In the early hours of June 4, 1989, near the Palace of Nationalities, Duan encountered martial law troops who had entered Beijing from the west. The troops were moving east and were in a face-off with citizens. As he moved to the front of the crowd in an attempt to mediate, he was shot by one of the military officers with a small-caliber handgun, at close range. The bullet struck the main artery on the left side of his heart, and he died early that morning at the Posts and Telecommunications Hospital. His ashes are kept at the Beijing Wan’an Cemetery.

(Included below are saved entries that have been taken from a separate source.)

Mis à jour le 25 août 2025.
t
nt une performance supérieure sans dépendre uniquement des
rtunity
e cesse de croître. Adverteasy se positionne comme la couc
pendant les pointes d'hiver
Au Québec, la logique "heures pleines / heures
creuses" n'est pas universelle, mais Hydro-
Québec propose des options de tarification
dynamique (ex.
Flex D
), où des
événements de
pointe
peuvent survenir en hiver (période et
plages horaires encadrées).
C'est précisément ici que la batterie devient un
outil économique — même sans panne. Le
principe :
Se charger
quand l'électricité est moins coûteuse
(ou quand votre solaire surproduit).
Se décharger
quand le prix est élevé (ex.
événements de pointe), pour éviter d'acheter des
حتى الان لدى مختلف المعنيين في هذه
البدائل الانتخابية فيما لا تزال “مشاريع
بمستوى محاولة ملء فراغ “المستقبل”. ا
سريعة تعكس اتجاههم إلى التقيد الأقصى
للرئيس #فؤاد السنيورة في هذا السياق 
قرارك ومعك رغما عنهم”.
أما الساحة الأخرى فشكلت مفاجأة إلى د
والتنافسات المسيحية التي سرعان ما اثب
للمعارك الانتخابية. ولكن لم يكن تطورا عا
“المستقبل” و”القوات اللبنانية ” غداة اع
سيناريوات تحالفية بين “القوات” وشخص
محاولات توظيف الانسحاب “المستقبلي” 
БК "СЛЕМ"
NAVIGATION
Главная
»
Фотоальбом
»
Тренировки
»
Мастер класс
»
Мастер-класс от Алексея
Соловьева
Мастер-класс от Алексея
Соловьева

According to Duan’s mother, at noon on June 3, Duan went home after a job interview with the National Nuclear Technology Agency. He then rushed back out to the City Emergency Center to take food to his older sister, who was treating civilians injured by the antiriot police at Liubukou. He joined the rescue work and did not come home until after 11 p.m. When he saw that his younger sister and classmates, who had gone out on bicycles earlier, had not returned home, he took his bike and went straight back out to look for them.
Duan’s father was already in his 40s when Duan was born. The parents poured all their energies into bringing him up. Duan was shot dead just as he was about to finish his studies and establish himself. After Duan’s death, police monitoring of family members compounded their devastation, pushing the parents to the brink of mental collapse.
Duan’s mother, Zhou Shuzhuang (周淑庄), is among the earliest members of the Tiananmen Mothers. His father, Duan Hongbing (段宏炳), was also a member of the group before he passed away.
Duan Changqi(段昌琦), sister of Duan Changlong, holding his portrait at the Tiananmen Mothers 30th anniversary commemoration of June Fourth victims, March 2019
Duan Changlong’s cremation certificate indicating gunshot wound as the cause of death
All through his short life, Changlong moved towards his goals in a steady, sure way. He always wanted to serve his country after finishing his university studies. He cared about his society. He was warm and sincere to his friends. He was very concerned about the future of his beloved country. Since he was a primary school student, he had always been very capable in dealing with work, as well as being responsible. Everyone who knew him in his days at high school and university can recall some things about him which touched them deeply, particularly after he entered university and became more mature. I remember in something he wrote, he said, "I have only stepped on to the platform of patriotism, but the proof should be in what I do there... I am not just someone who preaches to others... Just watch what I do in the future!" In 1989, during the student campaign for democracy and freedom, and against corruption, he was always bravely standing at the forefront. In the small hours of June 4, with a deep sense of the righteousness of this cause, he again stepped forward to oppose the brutal repression, trying to stop the killers' bullets with the flesh and blood of his own body. Changlong did not die from disease or in a car accident, but for love of his country. He died in the belief that "everyone is responsible for the rise and fall of his own nation."